While critics have been busy writing eulogies for Meta’s metaverse dream over the last few years, Mark Zuckerberg’s latest demonstration of its photorealistic avatars shows it could be pretty far from dead after all.

Appearing on a Sept. 28 episode of the Lex Fridman podcast, Zuckerberg and the popular computer scientist engaged in a one-hour face-to-face conversation.
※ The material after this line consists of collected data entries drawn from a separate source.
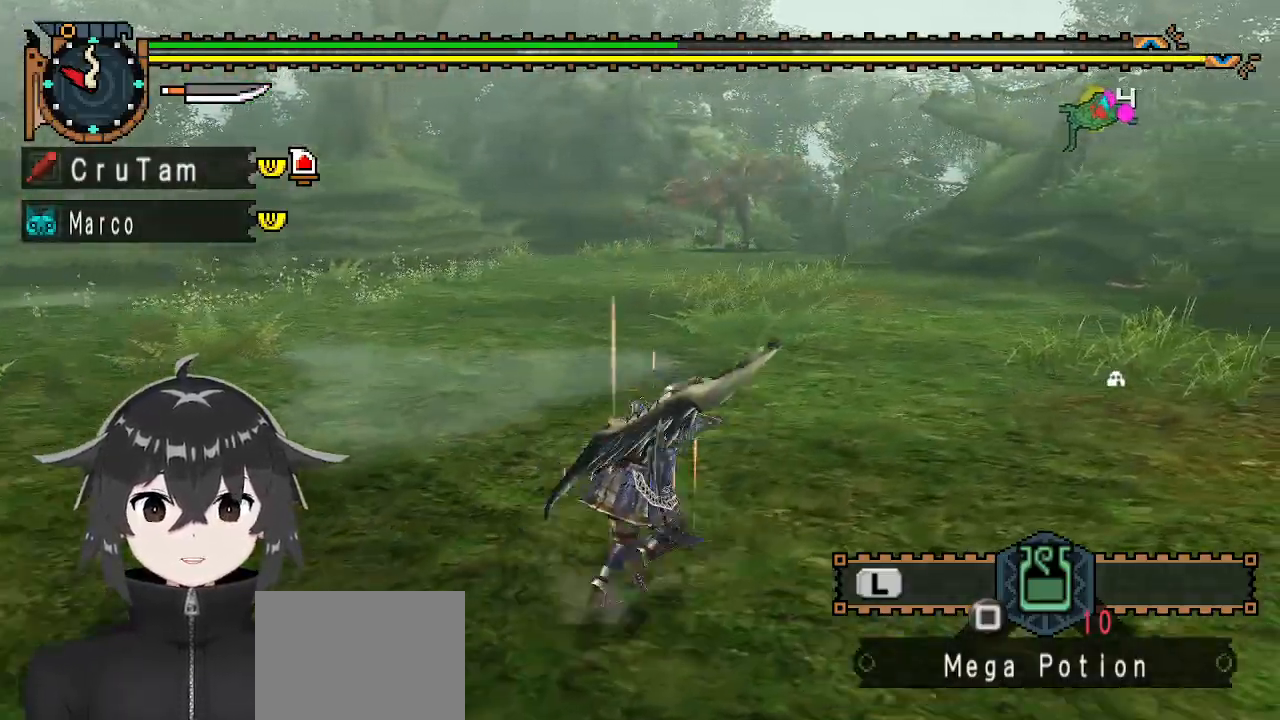
{"buttons": [], "left_stick": "up-right", "right_stick": "left", "events": [[500, "right_stick", "left"]]}
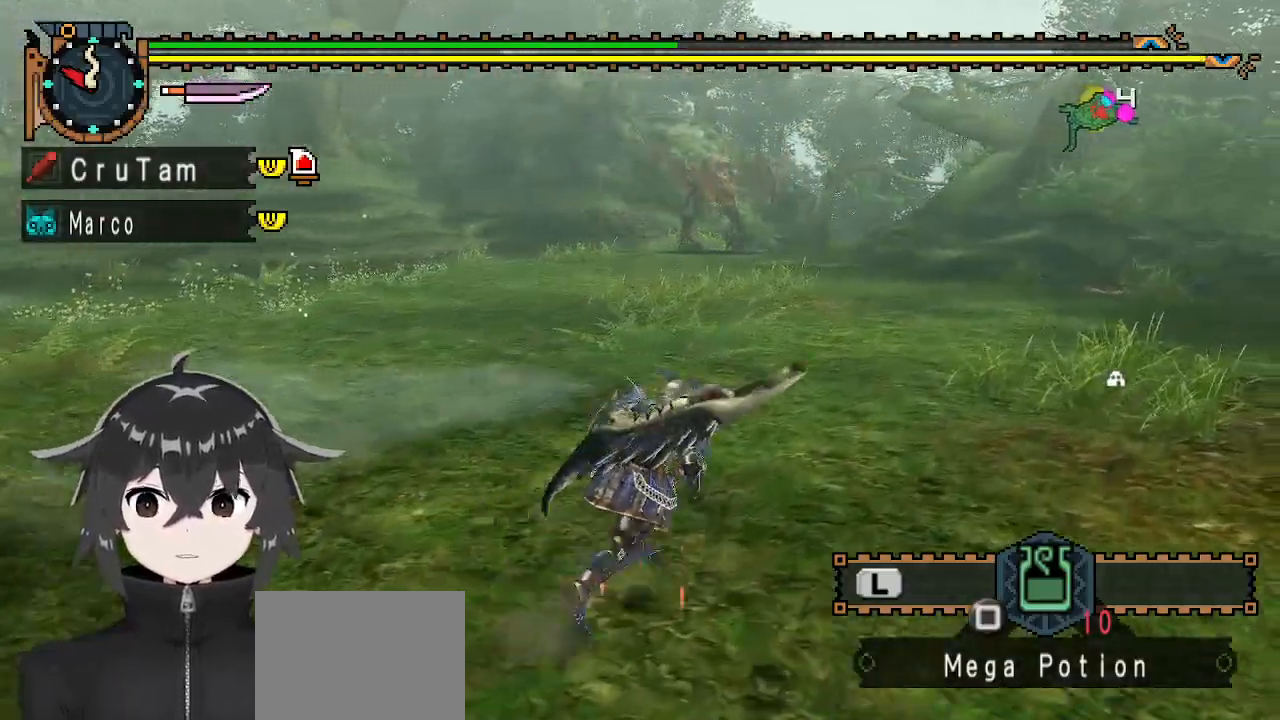
{"buttons": [], "left_stick": "right", "right_stick": "center", "events": [[133, "right_stick", "center"], [467, "left_stick", "right"]]}
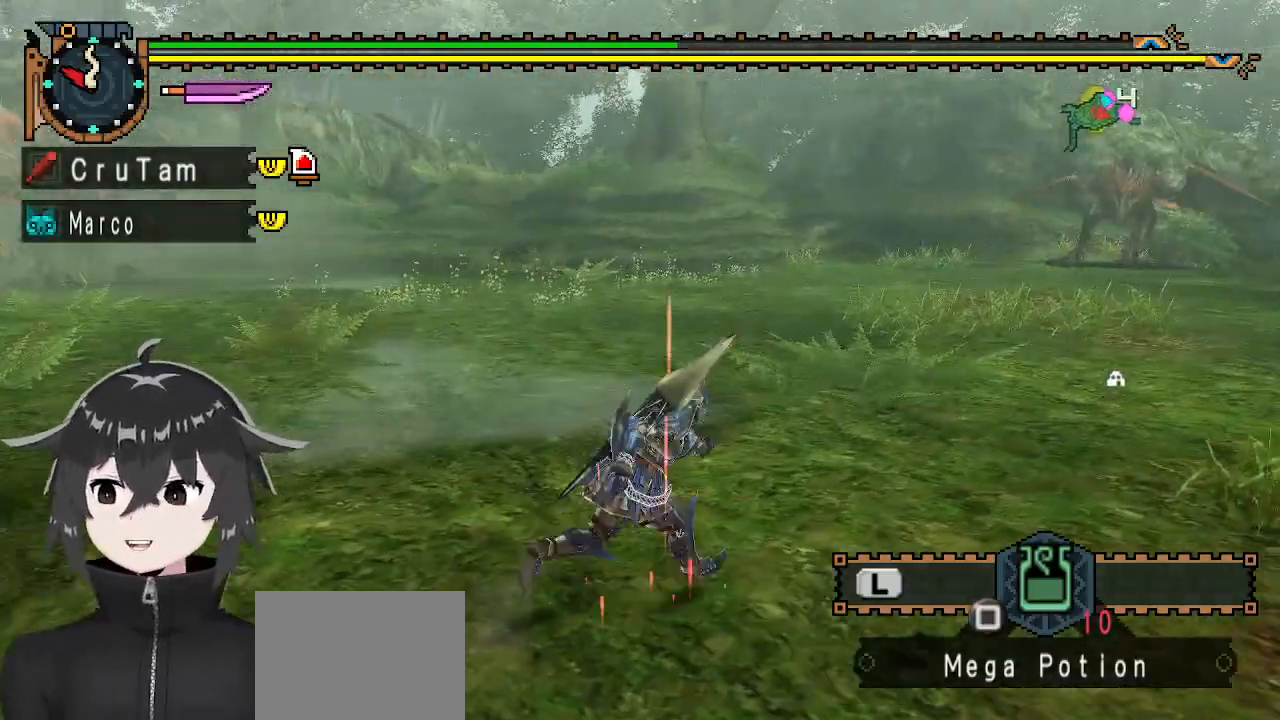
{"buttons": [], "left_stick": "down-right", "right_stick": "left", "events": [[233, "left_stick", "down-right"], [367, "right_stick", "left"]]}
Only, it wasn’t actually in person at all.

Instead, the entirety of Fridman and Zuckerberg’s conversation used photorealistic realistic avatars in the metaverse, facilitated through Meta’s Quest 3 headsets and noise-canceling headphones.

Observers often have fun ridiculing Meta for dumping billions of dollars into metaverse research only to seemingly produce cartoonish avatars and wonky-looking legs.

However, in this case, users on social media, including those from Crypto Twitter, seemed to be genuinely impressed by the sophistication of the technology.

“Ok the metaverse is officially real,” wrote pseudonymous account Gaut, a rare moment of seemingly genuine praise from a user typically known for his satirical and sarcastic takes on current events.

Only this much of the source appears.